Las Vegas Sun

March 28, 2024

DO NO HARM: HOSPITAL CARE IN LAS VEGAS:

Sun investigation reveals flaws in hospital care; solutions offered

Today’s is the fifth and final installment of the Sun’s series, “Do No Harm: Hospital Care in Las Vegas.” But because the series has confronted the hospital system, regulators and elected officials with evidence of the need for change, the Sun will continue to focus next year on health care and patient safety.

The series published over the past six months was built on the Sun’s analysis of 2.9 million hospital billing records that had not been publicly disclosed. The data revealed injuries, infections and surgical mishaps suffered by patients in Las Vegas hospitals — totaling 3,689 in 2008 and 2009 — breaking down by facility the number of incidents of harm. In 356 of the incidents, patients died in the facilities. (It’s impossible to tell from hospital billing records how or whether the incidents factored in the patients’ deaths)

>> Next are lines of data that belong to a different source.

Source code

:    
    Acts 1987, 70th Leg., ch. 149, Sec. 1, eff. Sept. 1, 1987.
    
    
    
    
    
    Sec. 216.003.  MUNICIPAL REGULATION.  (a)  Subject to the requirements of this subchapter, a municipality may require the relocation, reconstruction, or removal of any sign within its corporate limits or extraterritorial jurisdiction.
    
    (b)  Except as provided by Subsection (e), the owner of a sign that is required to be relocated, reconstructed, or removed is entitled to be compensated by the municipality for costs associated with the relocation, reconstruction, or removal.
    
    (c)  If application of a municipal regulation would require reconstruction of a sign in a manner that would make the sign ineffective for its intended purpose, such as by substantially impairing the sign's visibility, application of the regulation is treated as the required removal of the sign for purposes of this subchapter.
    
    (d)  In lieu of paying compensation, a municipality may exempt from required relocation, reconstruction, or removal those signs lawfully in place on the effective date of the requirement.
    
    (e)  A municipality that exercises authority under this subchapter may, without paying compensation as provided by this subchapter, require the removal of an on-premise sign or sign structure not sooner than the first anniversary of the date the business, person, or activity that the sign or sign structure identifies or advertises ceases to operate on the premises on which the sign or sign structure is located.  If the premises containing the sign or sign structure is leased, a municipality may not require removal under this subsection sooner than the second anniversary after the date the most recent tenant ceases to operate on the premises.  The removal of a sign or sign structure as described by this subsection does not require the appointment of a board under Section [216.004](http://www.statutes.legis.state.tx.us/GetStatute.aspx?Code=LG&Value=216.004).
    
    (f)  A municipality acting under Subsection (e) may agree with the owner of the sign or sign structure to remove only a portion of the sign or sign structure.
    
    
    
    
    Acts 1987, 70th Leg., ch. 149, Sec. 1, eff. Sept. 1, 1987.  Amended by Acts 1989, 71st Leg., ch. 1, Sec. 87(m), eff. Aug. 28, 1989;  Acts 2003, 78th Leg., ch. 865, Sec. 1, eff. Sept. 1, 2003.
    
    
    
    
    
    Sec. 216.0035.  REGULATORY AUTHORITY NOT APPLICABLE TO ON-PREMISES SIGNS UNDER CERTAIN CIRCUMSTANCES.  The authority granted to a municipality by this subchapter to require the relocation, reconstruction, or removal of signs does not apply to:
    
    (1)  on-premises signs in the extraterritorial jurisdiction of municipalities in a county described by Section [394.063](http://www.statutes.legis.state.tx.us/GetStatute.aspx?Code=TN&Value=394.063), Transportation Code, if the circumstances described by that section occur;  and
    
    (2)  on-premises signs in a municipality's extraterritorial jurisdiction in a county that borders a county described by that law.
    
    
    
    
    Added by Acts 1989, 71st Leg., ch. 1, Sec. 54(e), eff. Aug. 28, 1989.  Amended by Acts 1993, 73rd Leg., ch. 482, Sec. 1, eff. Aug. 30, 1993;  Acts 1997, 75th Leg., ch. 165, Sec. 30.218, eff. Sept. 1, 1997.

The series first reported the number of preventable injuries, life-threatening infections or other harm and hospitals’ efforts to keep them from the public.

Next, the Sun examined more closely the proliferation of “superbugs” in Las Vegas hospitals. During 2008 and 2009, patients were infected with drug-resistant bacteria 2,010 times.

The newspaper’s investigation then turned to surgical mishaps, finding 710 accidental punctures or lacerations during operations in local hospitals.

Most recently, the Sun explored the fundamental causes of these problems, including staffing issues, ineffective oversight, unwillingness within hospitals to learn from mistakes, and the absence of an academic medical center to raise the bar of excellence in Las Vegas.

Today, the Sun looks at possible solutions to the problems reported in these stories, including efforts by doctors and nurses in other states to make hospital patients safer and proposals in Nevada that will be debated by legislators and others in coming months.